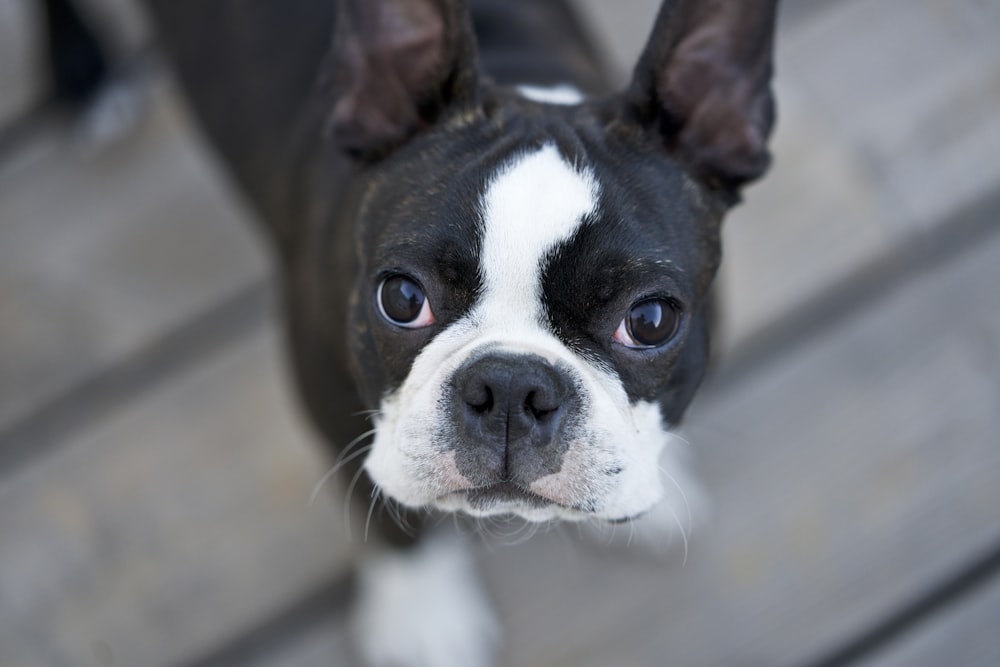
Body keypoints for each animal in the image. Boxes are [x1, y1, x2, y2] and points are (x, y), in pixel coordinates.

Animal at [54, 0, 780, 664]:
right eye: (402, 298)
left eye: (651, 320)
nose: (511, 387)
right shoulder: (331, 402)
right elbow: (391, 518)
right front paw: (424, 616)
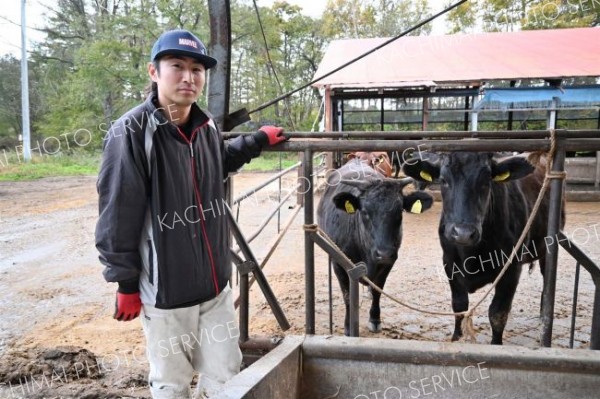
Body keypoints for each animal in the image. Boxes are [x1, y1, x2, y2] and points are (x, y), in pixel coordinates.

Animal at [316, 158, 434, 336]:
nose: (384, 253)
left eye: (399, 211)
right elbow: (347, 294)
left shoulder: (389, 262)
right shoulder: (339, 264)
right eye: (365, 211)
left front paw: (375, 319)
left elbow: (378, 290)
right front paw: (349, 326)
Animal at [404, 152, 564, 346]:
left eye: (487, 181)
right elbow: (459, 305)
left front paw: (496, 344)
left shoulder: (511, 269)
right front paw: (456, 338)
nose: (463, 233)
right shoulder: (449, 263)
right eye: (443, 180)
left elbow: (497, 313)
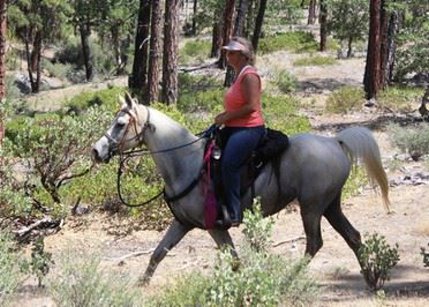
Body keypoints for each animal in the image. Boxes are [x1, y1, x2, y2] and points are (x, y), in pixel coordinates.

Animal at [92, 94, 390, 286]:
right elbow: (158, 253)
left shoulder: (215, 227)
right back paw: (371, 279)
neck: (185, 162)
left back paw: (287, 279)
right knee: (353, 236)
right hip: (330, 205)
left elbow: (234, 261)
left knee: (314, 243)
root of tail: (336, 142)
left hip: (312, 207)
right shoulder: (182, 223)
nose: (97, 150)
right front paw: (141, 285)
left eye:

**Required work:**
After removing the pictures, set down every record above exactly as it stands.

**Solution to this task:**
Body keypoints for each animal in the image. Boxes are [x1, y1, x2, y2] and points are (x, y), in pixel coordinates.

Animal at [54, 0, 780, 664]:
right eye: (402, 298)
left eye: (651, 320)
nose: (511, 387)
right shoulder: (331, 402)
right elbow: (391, 518)
right front paw: (424, 616)
Body keypoints for each animal in the image. Boxes are [x1, y1, x2, y2] and points are (x, y), in pixel coordinates.

Animal at [316, 158, 434, 336]:
nose: (384, 253)
left eye: (399, 211)
right elbow: (347, 294)
left shoulder: (389, 262)
right shoulder: (339, 264)
right eye: (365, 211)
left front paw: (375, 319)
left elbow: (378, 290)
right front paw: (349, 326)
Animal at [404, 152, 564, 346]:
left eye: (487, 181)
right elbow: (459, 305)
left front paw: (496, 344)
left shoulder: (511, 269)
right front paw: (456, 338)
nose: (463, 233)
right shoulder: (449, 263)
right eye: (443, 180)
left elbow: (497, 313)
Body keypoints for each animal in the image. Boxes are [x1, y1, x2, y2] and points are (x, y), in pixel coordinates.

Animal at [92, 94, 390, 286]:
right elbow: (158, 253)
left shoulder: (215, 227)
right back paw: (371, 279)
neck: (185, 162)
left back paw: (287, 279)
right knee: (353, 236)
right hip: (330, 205)
left elbow: (234, 261)
left knee: (314, 243)
root of tail: (336, 142)
left hip: (312, 207)
right shoulder: (182, 223)
nose: (97, 150)
right front paw: (141, 285)
left eye:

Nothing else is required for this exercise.